Sport Climbing — The novice climber’s fear is usually that of falling. Bolts provide the beginning climber with a sense of security. If placed properly, the bolt will hold several tons of force. That’s much, much more than a falling climber could ever generate. However, it is up to the sport climber to inspect that each bolt was properly placed before trusting it to hold a fall. Assume nothing.
Check it out
There are many ways to test a bolt placement. You can tap around the bolt to see if it sounds tight or hollow. Or try pulling on it. But never put your finger inside the hole of the hanger. Instead, grasp the bolt with two fingers and give it a jiggle. This will let you know if the hanger is sitting flush with the rock. If it doesn’t feel right, don’t trust it.
Believe it or not
The longer you climb the more you’ll find interesting bolt placements. One of the most unnerving is the dreaded “swinger” bolt. This happens when the bolt was not drilled deep enough in the rock before the bolt was tightened down. When you grab a swinger with two fingers and wiggle it, the hanger will spin around like a Ferris wheel. The bolt may hold a fall, but you just never know.
The best thing?
Find a way to protect around it. Or you can ‘clip it and skip it,’ where you explain to yourself that although you’re protected by the bolt, you pretend like you aren’t. Better yet, put a Yates Screamer on the bolt. This will cut down on the force applied to that substandard bolt in the event of a fall.

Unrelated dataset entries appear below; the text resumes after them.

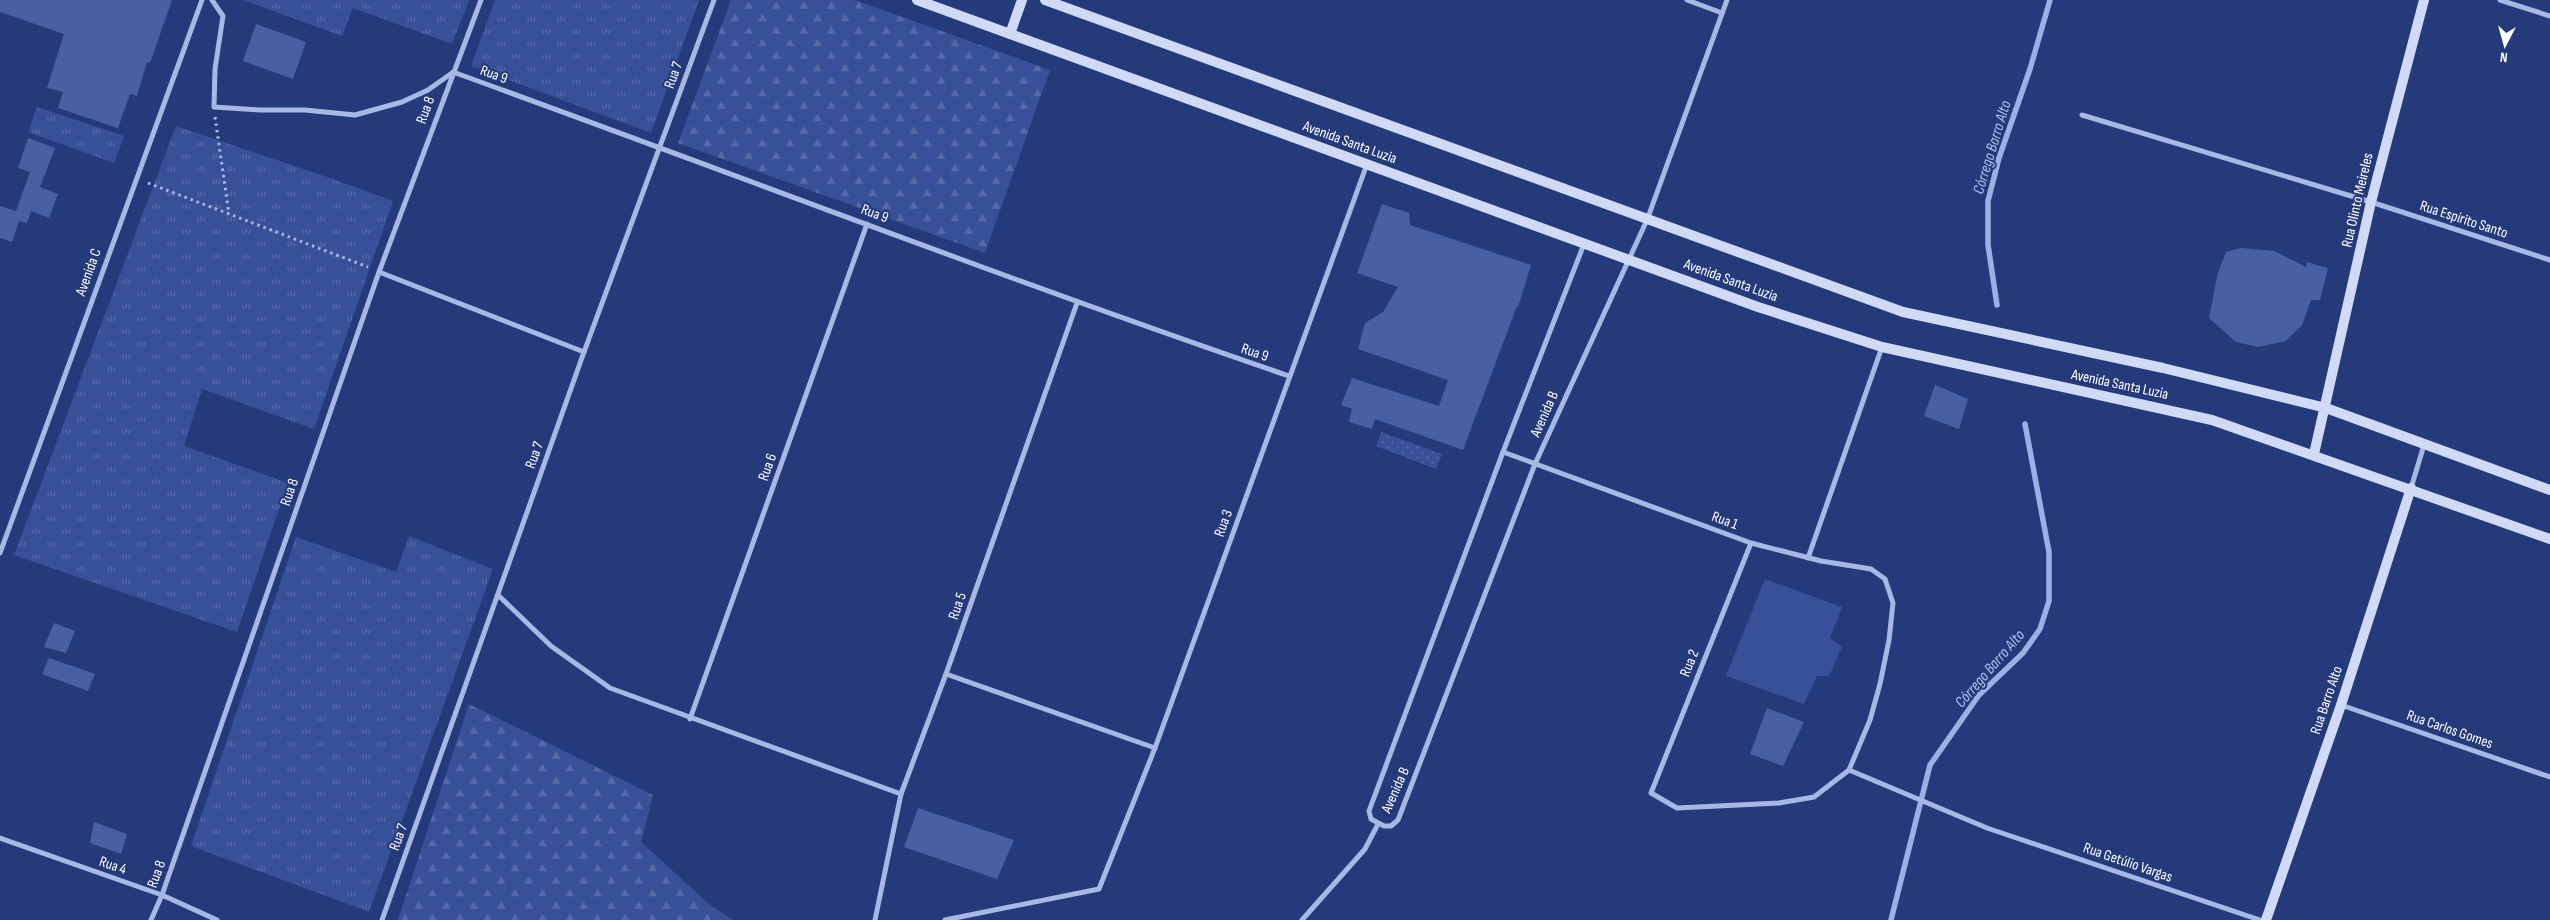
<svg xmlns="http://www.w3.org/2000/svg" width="2550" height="920" font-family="'Sofia Sans Condensed',sans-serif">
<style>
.grass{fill:url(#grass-tufts)}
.forest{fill:url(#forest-firs)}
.garden{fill:url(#garden-dots)}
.pitch{fill:#375199}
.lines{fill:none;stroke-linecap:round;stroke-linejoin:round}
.stream{stroke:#9cb0e5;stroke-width:5.5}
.building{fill:#4860a2}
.path{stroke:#a8b8e5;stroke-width:3;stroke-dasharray:2.5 4;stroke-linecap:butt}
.street{stroke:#a8b8e5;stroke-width:5}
.secondary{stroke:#d1daf4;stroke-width:10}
.labels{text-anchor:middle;stroke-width:4;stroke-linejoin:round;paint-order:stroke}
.street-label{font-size:15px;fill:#fff;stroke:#243a7b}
.water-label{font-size:16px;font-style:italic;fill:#b3c2ed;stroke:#243a7b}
</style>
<defs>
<pattern id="grass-tufts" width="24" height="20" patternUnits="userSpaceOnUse" patternTransform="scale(1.25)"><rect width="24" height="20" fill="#375199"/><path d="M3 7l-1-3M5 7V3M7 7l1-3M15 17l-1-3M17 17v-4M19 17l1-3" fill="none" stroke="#556ba8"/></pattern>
<pattern id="forest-firs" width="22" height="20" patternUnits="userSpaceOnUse" patternTransform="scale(1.25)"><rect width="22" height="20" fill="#375199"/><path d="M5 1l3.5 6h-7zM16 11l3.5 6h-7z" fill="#556ba8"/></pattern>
<pattern id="garden-dots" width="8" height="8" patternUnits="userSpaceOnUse" patternTransform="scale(1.25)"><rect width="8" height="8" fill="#375199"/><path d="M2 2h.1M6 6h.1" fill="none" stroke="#556ba8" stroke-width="1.8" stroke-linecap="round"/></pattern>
</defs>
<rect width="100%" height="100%" fill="#243a7b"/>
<g class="grass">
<path d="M 243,0 L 469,0 L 452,44 L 353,8 L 342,36 Z"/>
<path d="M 495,0 L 699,0 L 651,133 L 471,66 Z"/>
<path d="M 37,107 L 124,136 L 114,163 L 28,132 Z"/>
<path d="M 176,126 L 333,179 L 393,201 L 314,429 L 202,389 L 184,446 L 288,483 L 237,632 L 14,555 Z"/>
<path d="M 409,536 L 493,569 L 369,912 L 191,846 L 296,537 L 396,572 Z"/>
</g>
<g class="forest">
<path d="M 731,0 L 855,0 L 1050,70 L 985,253 L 678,143 Z"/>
<path d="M 469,704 L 653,795 L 641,842 L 709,904 L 733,920 L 398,920 Z"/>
</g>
<path class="garden" d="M 1381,432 L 1442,454 L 1436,469 L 1376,446 Z"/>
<path class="pitch" d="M 1765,579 L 1842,607 L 1830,638 L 1842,647 L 1829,676 L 1817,676 L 1804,704 L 1726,676 Z"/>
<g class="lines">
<g class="stream">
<path d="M 1997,305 L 1988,245 L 1988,201 L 1999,158 L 2030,69 L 2050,0"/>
<path d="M 1891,920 L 1930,765 L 1979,695 L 2023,653 L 2040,629 L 2049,601 L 2049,552 L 2025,424"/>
</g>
</g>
<g class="building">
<path d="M 0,0 L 172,0 L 150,63 L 147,62 L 137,96 L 130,94 L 118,128 L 58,108 L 63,92 L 47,88 L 64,34 L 0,12 Z"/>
<path d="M 256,24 L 306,42 L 293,79 L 243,61 Z"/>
<path d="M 28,138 L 55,148 L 40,187 L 58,194 L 49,218 L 31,211 L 27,223 L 19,221 L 12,242 L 0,238 L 0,206 L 16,211 L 30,172 L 18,168 Z"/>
<path d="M 1382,204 L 1409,213 L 1410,225 L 1531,265 L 1518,307 L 1517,306 L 1463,450 L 1375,419 L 1372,429 L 1349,422 L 1352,409 L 1341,405 L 1352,378 L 1439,406 L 1448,380 L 1358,349 L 1365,323 L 1383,312 L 1398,287 L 1357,273 Z"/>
<path d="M 2241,248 L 2274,251 L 2306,267 L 2307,262 L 2328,268 L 2320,300 L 2311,300 L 2302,325 L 2286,341 L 2258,347 L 2236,342 L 2209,318 L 2218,272 L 2226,252 Z"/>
<path d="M 1935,385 L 1968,399 L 1959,429 L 1924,416 Z"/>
<path d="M 54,623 L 75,631 L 66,653 L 44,647 Z"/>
<path d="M 49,658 L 95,674 L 88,691 L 42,674 Z"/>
<path d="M 1767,708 L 1804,722 L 1783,766 L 1750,754 Z"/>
<path d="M 918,808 L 1014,840 L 997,879 L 904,847 Z"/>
<path d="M 94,822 L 127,834 L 121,854 L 90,843 Z"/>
</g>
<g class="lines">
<g class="path">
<path d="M 215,117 L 229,214"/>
<path d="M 148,183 L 368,267"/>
</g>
<g class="street">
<path d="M 212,0 L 223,16 L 215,69 L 214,107 L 260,110 L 305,110 L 355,115 L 402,102 L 428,90 L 452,73"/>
<path d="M 1687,0 L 1722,13"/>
<path d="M 2500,0 L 2550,16"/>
<path d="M 453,72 C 732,173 1008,280 1289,376"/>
<path d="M 2082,115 L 2371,202 L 2550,260"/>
<path d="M 1584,244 L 1503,452 L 1369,811 L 1371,819 L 1384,826 L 1391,826 L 1398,820 L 1535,464 L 1647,220 L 1727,0"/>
<path d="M 379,272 L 584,352"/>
<path d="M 1503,452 L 1751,543 L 1821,561 L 1871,569 L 1885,579 L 1893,603 L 1889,640 L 1880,684 L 1870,720 L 1849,770 L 1814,797 L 1779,803 L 1677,808 L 1651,793 L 1751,543"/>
<path d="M 2411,488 L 2424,445"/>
<path d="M 0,553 L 202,0"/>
<path d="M 1808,558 L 1882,347"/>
<path d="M 498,595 L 551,646 L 610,688 L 901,794"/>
<path d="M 946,674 L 1155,748"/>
<path d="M 2341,705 L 2550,777"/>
<path d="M 690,719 L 867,224"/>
<path d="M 1849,770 L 1987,828 L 2260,920"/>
<path d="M 0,838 L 162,895 L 217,920"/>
<path d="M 151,920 L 162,895 L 379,272 L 481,0"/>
<path d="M 382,920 L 584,352 L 714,0"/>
<path d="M 875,920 L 901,794 L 946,674 L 1077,303"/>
<path d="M 945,920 L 1099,889 L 1155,748 L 1367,164"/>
<path d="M 1302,920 L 1365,849 L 1378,824"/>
</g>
<g class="secondary">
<path d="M 917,0 L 1758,307 L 1882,347 L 2212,420 L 2550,539"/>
<path d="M 1045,0 L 1903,312 L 2163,368 L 2326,408 L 2550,490"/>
<path d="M 1010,34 L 1022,0"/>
<path d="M 2314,454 L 2371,202 L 2424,0"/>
<path d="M 2266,920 L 2341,705 L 2411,488"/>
</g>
</g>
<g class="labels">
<g class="street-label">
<text transform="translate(494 74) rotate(20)" y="5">Rua 9</text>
<text transform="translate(673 75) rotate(-70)" y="5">Rua 7</text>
<text transform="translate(425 110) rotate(-70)" y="5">Rua 8</text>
<text transform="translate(1350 142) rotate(20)" y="5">Avenida Santa Luzia</text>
<text transform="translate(2357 200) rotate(-77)" y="5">Rua Olinto Meireles</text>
<text transform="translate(875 213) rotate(21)" y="5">Rua 9</text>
<text transform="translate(2464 219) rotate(18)" y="5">Rua Espírito Santo</text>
<text transform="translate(88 272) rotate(-70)" y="5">Avenida C</text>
<text transform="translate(1731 280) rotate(20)" y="5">Avenida Santa Luzia</text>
<text transform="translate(1255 352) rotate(19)" y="5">Rua 9</text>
<text transform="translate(2120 384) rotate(12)" y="5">Avenida Santa Luzia</text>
<text transform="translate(1544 414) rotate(-66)" y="5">Avenida B</text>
<text transform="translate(534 455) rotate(-70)" y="5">Rua 7</text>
<text transform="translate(767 467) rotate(-70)" y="5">Rua 6</text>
<text transform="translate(289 492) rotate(-71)" y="5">Rua 8</text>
<text transform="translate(1725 520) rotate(20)" y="5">Rua 1</text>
<text transform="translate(1223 523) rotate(-70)" y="5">Rua 3</text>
<text transform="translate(957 606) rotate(-71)" y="5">Rua 5</text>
<text transform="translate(1689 663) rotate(-68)" y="5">Rua 2</text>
<text transform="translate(2326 700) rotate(-71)" y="5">Rua Barro Alto</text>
<text transform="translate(2450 729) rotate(19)" y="5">Rua Carlos Gomes</text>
<text transform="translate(1395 790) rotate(-66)" y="5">Avenida B</text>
<text transform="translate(398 837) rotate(-70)" y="5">Rua 7</text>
<text transform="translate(2128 862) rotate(19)" y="5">Rua Getúlio Vargas</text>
<text transform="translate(113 865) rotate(19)" y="5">Rua 4</text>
<text transform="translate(156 874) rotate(-70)" y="5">Rua 8</text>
</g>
<g class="water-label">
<text transform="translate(1991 147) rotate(-73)" y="6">Córrego Barro Alto</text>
<text transform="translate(1989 668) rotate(-49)" y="6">Córrego Barro Alto</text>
</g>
</g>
<g transform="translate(2505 45) rotate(186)" stroke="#243a7b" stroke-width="4" paint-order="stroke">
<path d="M0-4L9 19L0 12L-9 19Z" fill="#ffffff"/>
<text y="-8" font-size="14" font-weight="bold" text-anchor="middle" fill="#ffffff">N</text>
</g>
</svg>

Another bolt occasionally found is the quarter inch button head bolt. This is an old type of bolt found on some older routes. A hole is drilled into the rock, and a ¼ inch wide bolt is inserted through a hanger and then hammered into the hole. You will recognize this bolt because there isn’t a head to tighten down, just a deadly round knob. This type of ancient bolt will probably not hold a substantial fall and should not be trusted.
Bolts provide the beginning climber with a safe way of protecting a fall on a cliff face. Proper safety instruction is critical to learn before casting off on a rock climb. Be safe and not sorry by learning how to clip bolts, thread the chains and how to back yourself up with simple knots at the belay stations. Rock climbing can be a potentially dangerous yet very rewarding sport. Be safe and learn the “ropes” before you go.